- What you need to do -
Every entry here needs to be repeated exactly.

_ _ _ _ _ _ _

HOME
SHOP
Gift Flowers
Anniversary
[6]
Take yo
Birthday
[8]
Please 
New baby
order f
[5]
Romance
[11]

_ _ _ _ _ _ _

- Written response -
HOME
SHOP
Gift Flowers
Anniversary
[6]
Take yo
Birthday
[8]
Please 
New baby
order f
[5]
Romance
[11]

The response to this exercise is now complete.